The game was originally released in the 2005 Game Chef competition, where it placed in the "Inner Circle." It was then published in 2006.

===Drowning and Falling===

Drowning and Falling is a game about dying by drowning and falling, and proceeds from the sale go to ORBIS International. It was published in 2006.

===Grey Ranks===

Grey Ranks is a GM-less game about child soldiers in the Warsaw Uprising of 1944. The game uses narrativist design to evoke the horrors of war. It was published in 2007 and won the 2008 Diana Jones award. Grey Ranks has been published in Italian and Polish.

===Fiasco===

Fiasco is a GM-less game for 3-5 players about a heist gone wrong. Its focus is on crooks with poor impulse control, inspired by movies such as Fargo. According to the Diana Jones Award committee, this game achieves a "dream" in roleplaying design: a satisfying storytelling experience played in a few hours with practically no preparation. Unlike his previous Grey Ranks, Fiasco is readily playable in a variety of settings. It was published in 2009 and won the 2011 Diana Jones award. Fiasco has been published in Italian, French, Spanish, Portuguese, Russian, Korean, and German.

===Durance===

Durance is a GM-less game for 3-5 players and designed to be played in the spirit of The Prisoner. It was entered into Game Chef in 2011, and published via Kickstarter in 2012. Durance has been published in Russian.

===The Climb===

The Climb is a game for six players about ascending a virgin peak in the Himalayas, and comes with a 91-minute soundtrack. It was published in 2013.

===Night Witches===
Night Witches is a game using the Powered by the Apocalypse engine about Soviet Airwomen in the 588th Night Bomber Regiment. Night Witches unites contemporary gender issues with World War II drama. It was successfully funded on Kickstarter in 2014 and delivered in early 2015.

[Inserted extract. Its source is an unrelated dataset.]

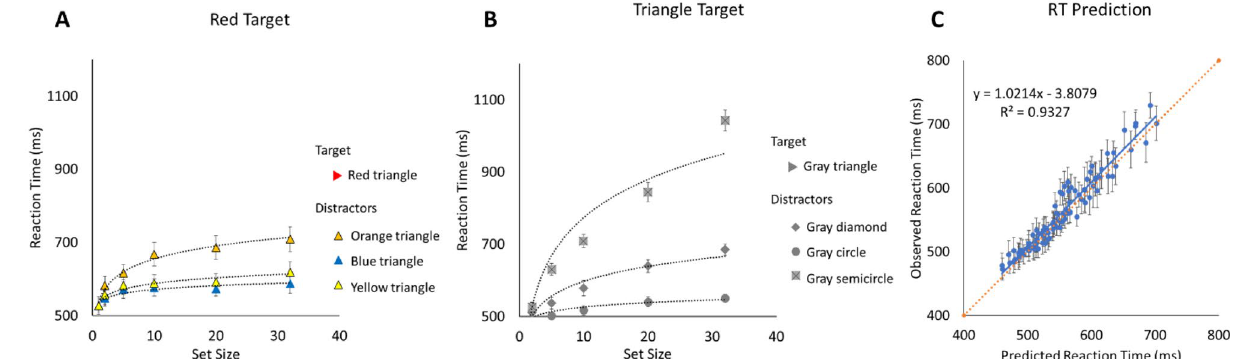
Figure 2. Results from Buetti et al. 4 . ( A ) Example of color search. The Figure shows reaction times when searching for a red triangle among a varying number of orange, yellow or blue triangles. Displays were always distractor homogeneous, meaning that only one distractor type was presented at a time. Results show that search efficiency, here indexed by the logarithmic search slope, varies as a function of target-distractor similarity. Search becomes less efficient when target-distractor similarity increases. ( B ) Example of shape search. The Figure shows reaction times when searching for a gray triangle among a varying number of gray diamonds, circles or semicircles. ( C ) Search efficiency observed in simple color and shape searches can be used to predict performance when the target differs from distractors both along color and shape. For instance, search efficiencies when searching for red among yellow ( A ) and when searching for triangle among diamonds ( B ) were used to predict performance when participants searched for a red triangle target among yellow diamonds. The Figure shows the predictions from the best performing model (Collinear Contrast Integration model, as is shown in Eq. (3)). Error bars on each data point indicate the standard error of the observed reaction time for each specific of contrast accumulation is influenced by a number of factors, such as eccentricity, but more important here, target-distractor dissimilarity. So, when the visual distinctiveness between the target and distractor is large (e.g., searching for a red target among blue items), the contrast signal will accumulate at a faster rate, resulting in shallower logarithmic slopes, that is, in faster search efficiency (blue triangle line, Fig. 2A). When the visual distinctiveness between the target and distractors is small (e.g., searching for a red target among orange items), the contrast will accumulate at a slower rate, resulting in steeper logarithmic slopes and in slower search effi- ciency (orange triangle line, Fig. 2A). Thus, Target Contrast Signal theory proposed that the steepness of the logarithmic slope is inversely proportional to the overall contrast signal being accumulated between a given target-distractor pairing, such that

=== Soul-Grinding Adventures in Top-Secret Science ===
Soul Grinding Adventures in Top-Secret Science is a short tabletop role-playing game published in the 2020 anthology The Ultimate Micro-RPG Book (Simon & Schuster).

===Dungeon Squad===

Dungeon Squad is a simple game is to provide a set of rules suitable for introducing teenagers to role-playing.

=== Desperation ===
Desperation is a boxed set of two survival horror tabletop role-playing games, Dead House and The Isabel. Both games are based on historical circumstances. Desperation won the 2023 IndieCade Tabletop Design Award.

==Writing about games==

Jason Morningstar also writes about role-playing games.

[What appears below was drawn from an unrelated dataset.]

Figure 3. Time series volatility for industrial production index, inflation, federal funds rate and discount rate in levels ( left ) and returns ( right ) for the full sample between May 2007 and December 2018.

===Beyond the Game Master===

The article Beyond the Game Master was published in the Solmukohta book of 2012, States of Play: Nordic Larp Around the World. Solmukohta is a conference where designers talk about Nordic Larp, a specific movement of live action role-playing games that originated in Nordic countries. The article Beyond the Game Master discusses various role-playing games without a gamemaster, including Lexicon, Breaking the Ice, Polaris, Archipelago II, Shock: Social Science Fiction, Geiger Counter, Fiasco, Kagematsu, Microscope, and various role-playing poems.

===Visual Design as Metaphor===
The article Visual Design as Metaphor: The Evolution of A Character Sheet talks about the design of the character sheet for Jason Morningstar's game Night Witches.

==Gaming community activities==
Jason Morningstar organized and judged the Golden Cobra competition, publishing 49 new freeform games, many from new authors. Morningstar has been a Special Guest at Lucca Comics & Games and Dragoncon. He was one of the founding members of Camp Nerdly, an annual, family-friendly role-playing game convention at a campground in Virginia.